Download the (5–page) Essay here: Broadening Federal Circuit Jurisprudence: Moving Beyond Federal Circuit Patent Cases, 2010 Patently-O Patent Law Journal 19 (2010).
By Dennis Crouch
After the Federal Circuit’s 2006 en banc decision in DSU Medical, charges of inducing patent infringement were thought to require that the accused infringer have actual knowledge of the asserted patent. In its recent decision in SEB v. Montgomery Ward, the Federal Circuit rejected that conventional wisdom and instead held that “deliberate indifference” to the existence of a patent would be sufficient to support an inducement finding. Thus, “a claim for inducement is viable even where the patentee has not produced direct evidence that the accused infringer actually knew of the patent-in-suit.”
An interesting aspect of the recent SEB decision is the court’s use of non-patent and non-Federal Circuit cases to aid its interpretation of the law. Specifically, the decision relies on three cases that are decidedly non-patent: Farmer v. Brennan, 511 U.S. 825 (1994); United States v. Carani, 492 F.3d 867, 873 (7th Cir. 2007); and Woodman v. WWOR-TV, Inc., 411 F.3d 69 (2d Cir. 2005).
Farmer v. Brennan involved the question of whether an incarcerated pre-operative transsexual who projects female characteristics could be held in a men-only prison. The Supreme Court there held that a prison official could be liable for “deliberate indifference” to inmate safety. US v. Carani involved an appeal of a child pornography conviction and the Seventh Circuit ruled that the defendant’s knowledge of the child-status of the pornography was satisfied by the defendant’s deliberate avoidance of or indifference to the truth. Woodman v. WWOR-TV involved an age discrimination charge against FOX and noted that knowledge of a fact may be proven through evidence that the party “consciously avoided knowledge of what would otherwise have been obvious him.”
Interestingly, the cases cited above are not found in the appellate briefs. Rather, the SEB court’s concept of “deliberate indifference” was raised sua sponte by the Federal Circuit.

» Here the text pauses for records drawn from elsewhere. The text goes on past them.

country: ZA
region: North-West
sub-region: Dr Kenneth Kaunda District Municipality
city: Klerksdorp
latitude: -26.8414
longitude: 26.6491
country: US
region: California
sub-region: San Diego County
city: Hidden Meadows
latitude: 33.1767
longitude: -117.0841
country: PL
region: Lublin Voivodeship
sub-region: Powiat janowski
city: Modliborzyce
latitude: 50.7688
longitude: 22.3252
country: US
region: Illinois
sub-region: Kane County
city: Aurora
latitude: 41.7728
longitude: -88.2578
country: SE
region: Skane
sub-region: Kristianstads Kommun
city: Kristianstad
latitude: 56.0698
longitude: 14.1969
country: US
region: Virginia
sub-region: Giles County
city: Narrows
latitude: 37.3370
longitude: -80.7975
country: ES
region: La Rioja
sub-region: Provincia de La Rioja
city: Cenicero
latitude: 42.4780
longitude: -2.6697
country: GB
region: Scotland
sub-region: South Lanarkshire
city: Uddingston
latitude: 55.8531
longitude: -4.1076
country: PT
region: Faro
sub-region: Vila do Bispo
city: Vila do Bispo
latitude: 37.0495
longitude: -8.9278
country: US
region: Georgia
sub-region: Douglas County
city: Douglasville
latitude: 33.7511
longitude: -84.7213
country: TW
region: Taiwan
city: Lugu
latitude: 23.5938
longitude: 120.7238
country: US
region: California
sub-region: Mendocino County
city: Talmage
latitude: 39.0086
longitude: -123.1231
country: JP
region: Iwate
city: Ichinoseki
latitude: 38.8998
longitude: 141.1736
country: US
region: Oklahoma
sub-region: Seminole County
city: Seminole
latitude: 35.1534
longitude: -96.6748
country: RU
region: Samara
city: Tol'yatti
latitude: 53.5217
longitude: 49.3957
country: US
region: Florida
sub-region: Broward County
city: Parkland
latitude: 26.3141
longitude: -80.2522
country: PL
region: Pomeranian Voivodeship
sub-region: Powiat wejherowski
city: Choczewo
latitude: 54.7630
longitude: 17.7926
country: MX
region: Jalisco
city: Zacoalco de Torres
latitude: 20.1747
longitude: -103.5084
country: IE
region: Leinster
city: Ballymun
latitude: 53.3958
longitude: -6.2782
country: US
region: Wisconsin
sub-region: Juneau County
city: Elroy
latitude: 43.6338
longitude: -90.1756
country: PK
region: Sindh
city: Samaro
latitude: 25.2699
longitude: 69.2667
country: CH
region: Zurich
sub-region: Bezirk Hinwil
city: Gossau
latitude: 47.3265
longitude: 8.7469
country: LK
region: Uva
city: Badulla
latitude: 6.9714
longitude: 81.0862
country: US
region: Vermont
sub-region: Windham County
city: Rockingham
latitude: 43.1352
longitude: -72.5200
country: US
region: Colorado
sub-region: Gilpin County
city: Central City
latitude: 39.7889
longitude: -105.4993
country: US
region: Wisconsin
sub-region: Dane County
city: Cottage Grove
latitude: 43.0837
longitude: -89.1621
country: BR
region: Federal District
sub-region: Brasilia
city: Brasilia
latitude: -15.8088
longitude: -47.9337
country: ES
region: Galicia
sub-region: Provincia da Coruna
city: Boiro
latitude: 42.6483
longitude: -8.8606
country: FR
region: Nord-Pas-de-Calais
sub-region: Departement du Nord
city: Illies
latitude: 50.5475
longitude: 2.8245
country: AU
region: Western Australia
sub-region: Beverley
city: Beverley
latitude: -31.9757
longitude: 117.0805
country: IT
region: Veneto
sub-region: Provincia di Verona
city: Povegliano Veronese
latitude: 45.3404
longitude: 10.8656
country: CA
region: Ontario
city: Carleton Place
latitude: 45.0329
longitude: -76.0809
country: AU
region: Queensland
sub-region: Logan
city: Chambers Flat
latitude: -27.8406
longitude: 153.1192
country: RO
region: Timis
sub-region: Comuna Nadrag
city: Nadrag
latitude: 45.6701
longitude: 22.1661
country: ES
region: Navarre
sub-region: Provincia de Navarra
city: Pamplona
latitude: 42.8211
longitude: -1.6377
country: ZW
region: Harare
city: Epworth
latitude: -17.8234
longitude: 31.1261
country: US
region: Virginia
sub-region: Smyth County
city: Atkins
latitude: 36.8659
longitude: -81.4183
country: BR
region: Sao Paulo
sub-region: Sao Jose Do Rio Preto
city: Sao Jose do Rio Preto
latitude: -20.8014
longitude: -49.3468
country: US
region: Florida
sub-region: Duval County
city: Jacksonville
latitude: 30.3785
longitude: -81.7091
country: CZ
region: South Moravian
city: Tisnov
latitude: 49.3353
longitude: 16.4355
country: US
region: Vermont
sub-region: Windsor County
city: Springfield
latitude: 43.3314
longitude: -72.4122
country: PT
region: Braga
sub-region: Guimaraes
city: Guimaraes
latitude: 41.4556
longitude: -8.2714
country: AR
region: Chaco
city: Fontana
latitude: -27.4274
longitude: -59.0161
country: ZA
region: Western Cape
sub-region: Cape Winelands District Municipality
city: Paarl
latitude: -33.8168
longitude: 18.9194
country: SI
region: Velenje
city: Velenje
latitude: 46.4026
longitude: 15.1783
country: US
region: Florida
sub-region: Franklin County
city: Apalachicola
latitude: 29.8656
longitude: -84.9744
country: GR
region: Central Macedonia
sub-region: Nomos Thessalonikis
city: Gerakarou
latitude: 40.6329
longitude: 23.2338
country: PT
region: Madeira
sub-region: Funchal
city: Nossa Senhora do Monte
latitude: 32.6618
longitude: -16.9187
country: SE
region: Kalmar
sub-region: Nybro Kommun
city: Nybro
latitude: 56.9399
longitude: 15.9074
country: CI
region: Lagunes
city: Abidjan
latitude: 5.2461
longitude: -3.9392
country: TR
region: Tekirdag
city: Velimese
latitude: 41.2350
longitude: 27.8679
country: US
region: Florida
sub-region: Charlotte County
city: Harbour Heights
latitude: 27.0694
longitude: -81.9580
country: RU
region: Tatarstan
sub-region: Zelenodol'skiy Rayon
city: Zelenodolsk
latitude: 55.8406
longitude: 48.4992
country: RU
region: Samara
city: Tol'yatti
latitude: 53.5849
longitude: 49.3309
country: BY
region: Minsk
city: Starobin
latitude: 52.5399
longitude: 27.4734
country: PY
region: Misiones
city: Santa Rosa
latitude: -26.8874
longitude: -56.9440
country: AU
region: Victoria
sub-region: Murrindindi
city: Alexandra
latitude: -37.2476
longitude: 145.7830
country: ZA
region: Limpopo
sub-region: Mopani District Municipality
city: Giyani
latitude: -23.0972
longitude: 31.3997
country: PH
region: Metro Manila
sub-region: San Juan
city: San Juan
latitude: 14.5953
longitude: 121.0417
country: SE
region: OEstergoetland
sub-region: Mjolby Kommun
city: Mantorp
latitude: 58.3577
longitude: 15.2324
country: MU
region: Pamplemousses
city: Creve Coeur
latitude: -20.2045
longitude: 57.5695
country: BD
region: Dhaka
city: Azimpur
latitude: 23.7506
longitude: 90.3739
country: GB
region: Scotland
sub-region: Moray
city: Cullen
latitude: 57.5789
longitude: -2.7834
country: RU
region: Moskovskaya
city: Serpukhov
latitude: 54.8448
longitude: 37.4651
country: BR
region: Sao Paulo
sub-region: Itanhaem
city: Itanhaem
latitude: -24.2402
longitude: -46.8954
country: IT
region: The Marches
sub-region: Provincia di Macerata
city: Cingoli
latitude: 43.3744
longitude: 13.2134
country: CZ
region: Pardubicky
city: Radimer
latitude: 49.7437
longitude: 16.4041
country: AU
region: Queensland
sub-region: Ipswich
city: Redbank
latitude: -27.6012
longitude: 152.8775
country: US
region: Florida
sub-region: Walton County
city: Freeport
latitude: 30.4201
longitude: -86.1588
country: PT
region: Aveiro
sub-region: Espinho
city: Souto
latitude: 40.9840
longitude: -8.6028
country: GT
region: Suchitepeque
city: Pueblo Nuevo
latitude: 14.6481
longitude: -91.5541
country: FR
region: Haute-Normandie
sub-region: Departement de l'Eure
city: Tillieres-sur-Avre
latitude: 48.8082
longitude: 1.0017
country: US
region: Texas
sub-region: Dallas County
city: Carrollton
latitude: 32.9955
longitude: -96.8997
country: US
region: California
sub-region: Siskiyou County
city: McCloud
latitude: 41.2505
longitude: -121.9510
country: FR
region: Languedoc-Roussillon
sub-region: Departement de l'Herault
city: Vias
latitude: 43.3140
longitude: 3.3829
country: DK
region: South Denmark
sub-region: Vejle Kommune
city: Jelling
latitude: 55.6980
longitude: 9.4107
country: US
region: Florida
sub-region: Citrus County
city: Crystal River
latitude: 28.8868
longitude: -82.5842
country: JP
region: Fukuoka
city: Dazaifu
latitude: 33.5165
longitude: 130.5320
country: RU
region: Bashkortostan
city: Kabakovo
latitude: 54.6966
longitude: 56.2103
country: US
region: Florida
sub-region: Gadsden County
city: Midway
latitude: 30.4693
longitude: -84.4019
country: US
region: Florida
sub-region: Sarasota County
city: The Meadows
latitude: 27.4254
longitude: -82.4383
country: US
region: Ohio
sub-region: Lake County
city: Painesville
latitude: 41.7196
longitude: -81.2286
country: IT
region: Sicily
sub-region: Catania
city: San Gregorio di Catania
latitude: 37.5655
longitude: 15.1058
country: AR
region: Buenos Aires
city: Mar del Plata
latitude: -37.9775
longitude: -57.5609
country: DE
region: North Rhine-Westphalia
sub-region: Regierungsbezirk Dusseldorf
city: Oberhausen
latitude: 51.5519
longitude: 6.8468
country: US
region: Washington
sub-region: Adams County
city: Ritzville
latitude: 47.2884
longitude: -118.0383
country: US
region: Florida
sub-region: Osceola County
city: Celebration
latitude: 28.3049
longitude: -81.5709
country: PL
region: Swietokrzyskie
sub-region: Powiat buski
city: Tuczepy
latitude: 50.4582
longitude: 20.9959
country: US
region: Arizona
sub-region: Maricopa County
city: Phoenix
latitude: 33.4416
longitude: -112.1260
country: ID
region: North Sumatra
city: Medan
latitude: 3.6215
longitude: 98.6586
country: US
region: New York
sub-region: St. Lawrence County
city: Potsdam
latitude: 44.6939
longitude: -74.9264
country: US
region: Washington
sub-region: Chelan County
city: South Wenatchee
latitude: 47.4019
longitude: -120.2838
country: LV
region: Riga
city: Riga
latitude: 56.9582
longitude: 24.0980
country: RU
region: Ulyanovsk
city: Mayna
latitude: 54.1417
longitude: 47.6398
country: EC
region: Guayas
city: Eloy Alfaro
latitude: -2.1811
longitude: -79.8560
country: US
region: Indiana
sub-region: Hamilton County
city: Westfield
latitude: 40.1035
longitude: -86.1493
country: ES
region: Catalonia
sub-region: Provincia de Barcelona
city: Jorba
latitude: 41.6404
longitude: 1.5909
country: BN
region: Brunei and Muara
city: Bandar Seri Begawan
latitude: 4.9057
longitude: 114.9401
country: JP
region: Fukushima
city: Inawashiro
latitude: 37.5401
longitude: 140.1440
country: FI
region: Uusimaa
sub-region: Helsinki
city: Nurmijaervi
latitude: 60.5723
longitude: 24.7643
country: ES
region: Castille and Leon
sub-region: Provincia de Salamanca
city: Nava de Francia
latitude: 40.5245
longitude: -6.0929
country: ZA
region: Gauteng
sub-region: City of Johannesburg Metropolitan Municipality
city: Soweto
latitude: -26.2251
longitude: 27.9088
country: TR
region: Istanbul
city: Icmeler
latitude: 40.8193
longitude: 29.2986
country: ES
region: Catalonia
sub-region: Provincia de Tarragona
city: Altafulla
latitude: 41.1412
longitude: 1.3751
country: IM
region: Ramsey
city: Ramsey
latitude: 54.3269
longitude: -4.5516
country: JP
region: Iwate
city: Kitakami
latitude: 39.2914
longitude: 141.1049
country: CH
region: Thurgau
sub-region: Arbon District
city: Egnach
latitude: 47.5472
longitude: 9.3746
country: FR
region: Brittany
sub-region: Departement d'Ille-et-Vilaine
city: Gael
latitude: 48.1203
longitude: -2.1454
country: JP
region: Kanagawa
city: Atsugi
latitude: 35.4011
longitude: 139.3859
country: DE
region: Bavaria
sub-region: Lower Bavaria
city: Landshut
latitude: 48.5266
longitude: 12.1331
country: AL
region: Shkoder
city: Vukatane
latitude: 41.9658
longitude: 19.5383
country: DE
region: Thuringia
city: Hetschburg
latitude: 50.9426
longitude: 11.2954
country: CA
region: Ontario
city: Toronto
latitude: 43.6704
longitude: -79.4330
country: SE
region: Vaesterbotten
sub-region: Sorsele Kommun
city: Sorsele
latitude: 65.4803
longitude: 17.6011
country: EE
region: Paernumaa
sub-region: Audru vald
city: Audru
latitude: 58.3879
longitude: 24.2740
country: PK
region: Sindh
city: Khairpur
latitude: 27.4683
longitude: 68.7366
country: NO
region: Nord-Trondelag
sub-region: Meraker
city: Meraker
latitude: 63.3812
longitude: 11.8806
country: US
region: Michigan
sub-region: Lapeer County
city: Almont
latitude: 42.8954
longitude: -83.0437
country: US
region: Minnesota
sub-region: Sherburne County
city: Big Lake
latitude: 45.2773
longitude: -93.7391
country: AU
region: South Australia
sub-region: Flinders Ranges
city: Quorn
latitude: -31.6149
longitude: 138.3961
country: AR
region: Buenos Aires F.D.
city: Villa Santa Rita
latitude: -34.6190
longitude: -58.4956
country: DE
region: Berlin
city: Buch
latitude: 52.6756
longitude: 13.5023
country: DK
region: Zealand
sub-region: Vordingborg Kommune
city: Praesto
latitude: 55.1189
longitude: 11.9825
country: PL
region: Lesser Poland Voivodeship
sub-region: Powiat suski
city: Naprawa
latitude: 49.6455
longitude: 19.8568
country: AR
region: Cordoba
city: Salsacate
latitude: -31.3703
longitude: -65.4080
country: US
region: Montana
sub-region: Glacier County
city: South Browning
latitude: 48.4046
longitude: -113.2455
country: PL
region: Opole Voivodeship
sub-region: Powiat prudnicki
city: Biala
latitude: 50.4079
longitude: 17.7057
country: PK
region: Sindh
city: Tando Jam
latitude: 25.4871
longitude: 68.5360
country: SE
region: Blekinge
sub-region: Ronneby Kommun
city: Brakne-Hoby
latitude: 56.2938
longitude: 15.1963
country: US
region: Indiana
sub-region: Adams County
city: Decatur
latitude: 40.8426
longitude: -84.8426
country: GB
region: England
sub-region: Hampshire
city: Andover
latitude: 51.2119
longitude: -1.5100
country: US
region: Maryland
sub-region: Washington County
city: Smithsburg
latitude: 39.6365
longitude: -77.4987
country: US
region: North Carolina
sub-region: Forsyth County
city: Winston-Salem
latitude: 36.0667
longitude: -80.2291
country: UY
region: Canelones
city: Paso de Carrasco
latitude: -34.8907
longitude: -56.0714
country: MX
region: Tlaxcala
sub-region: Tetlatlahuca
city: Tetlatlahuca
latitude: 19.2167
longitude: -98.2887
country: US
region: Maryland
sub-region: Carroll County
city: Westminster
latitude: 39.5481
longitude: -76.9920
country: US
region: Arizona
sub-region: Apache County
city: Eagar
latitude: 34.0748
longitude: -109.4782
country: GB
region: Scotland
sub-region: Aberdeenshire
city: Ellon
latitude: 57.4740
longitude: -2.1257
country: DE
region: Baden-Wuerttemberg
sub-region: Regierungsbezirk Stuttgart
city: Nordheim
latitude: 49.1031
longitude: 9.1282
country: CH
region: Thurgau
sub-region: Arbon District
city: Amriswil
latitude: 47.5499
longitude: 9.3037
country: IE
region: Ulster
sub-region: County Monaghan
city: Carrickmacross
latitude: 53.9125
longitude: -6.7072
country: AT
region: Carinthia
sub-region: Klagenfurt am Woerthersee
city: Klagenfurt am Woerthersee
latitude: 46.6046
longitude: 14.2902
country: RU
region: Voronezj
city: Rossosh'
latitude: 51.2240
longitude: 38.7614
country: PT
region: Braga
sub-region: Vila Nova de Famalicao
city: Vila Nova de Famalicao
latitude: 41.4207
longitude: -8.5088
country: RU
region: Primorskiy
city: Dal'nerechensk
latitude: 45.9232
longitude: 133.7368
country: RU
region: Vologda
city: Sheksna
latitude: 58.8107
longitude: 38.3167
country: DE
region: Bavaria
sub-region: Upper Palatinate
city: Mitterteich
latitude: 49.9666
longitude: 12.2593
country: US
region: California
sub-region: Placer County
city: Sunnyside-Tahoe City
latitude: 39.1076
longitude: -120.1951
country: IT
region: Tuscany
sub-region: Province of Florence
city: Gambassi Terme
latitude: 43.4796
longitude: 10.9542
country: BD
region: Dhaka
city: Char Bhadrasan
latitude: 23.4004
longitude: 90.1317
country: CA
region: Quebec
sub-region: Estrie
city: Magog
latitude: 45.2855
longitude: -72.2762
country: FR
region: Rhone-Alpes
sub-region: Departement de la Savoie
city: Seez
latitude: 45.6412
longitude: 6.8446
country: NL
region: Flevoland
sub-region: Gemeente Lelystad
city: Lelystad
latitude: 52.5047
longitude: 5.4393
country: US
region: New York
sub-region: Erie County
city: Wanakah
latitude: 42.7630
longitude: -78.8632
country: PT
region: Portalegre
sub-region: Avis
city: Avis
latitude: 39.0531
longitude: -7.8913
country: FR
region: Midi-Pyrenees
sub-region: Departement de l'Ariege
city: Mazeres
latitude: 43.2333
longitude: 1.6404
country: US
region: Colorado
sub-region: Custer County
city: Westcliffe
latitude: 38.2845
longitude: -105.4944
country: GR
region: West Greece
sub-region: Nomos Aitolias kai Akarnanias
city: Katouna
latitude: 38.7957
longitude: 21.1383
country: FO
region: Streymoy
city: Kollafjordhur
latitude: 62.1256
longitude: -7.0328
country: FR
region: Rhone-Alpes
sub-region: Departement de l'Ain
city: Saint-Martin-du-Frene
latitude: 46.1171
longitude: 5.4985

A Broader Jurisprudential Outlook: In the past, I have spoken with appellate attorneys who suggested that briefs to the Federal Circuit should almost exclusively cite to prior Federal Circuit patent cases. I wonder if this decision is indicative of a shift in the court’s jurisprudence. In recent cases such as eBay, MedImmune, and Grokster, the Supreme Court pushed the Federal Circuit to consider non-patent jurisprudence when deciding patent cases. In KSR, the Supreme Court also suggested that the Federal Circuit should not overly bind itself to doctrine. These bits of Supreme Court guidance suggest a broader jurisprudential outlook. Additionally, soon-to-be Chief Judge Rader has a penchant for drawing connections across doctrinal lines. It will be interesting see whether this case is a sign of a new era or perhaps simply an aberration.